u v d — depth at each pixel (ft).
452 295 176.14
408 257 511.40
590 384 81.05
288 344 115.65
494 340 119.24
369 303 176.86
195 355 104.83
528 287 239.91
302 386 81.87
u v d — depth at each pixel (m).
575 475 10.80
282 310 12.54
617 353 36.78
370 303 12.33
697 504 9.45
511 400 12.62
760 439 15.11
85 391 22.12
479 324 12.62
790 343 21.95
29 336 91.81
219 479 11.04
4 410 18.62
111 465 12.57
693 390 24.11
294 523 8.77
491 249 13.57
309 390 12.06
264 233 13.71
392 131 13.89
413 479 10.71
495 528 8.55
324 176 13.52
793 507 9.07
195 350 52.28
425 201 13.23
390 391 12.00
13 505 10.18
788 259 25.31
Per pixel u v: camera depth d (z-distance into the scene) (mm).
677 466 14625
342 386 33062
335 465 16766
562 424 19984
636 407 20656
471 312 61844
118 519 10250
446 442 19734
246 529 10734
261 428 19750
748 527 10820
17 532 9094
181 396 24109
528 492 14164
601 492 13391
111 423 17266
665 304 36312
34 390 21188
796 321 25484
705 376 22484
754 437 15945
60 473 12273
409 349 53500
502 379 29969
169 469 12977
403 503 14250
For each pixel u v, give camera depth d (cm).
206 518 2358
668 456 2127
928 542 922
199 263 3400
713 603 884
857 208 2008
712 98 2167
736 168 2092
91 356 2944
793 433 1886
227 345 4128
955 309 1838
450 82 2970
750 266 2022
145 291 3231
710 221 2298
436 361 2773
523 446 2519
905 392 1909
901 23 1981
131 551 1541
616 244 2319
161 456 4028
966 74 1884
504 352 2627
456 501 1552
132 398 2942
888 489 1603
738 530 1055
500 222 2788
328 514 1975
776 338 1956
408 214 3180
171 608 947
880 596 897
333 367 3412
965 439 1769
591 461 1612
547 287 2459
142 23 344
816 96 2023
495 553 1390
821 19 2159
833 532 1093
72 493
+---+
* Work instruction *
Nothing but the line with "333 367 3412" and the lines after it, through the end of the material, should appear in the output, word for word.

* Solution for this problem *
333 367 3412
965 439 1769
591 461 1612
547 287 2459
142 23 344
816 96 2023
495 553 1390
821 19 2159
833 532 1093
72 493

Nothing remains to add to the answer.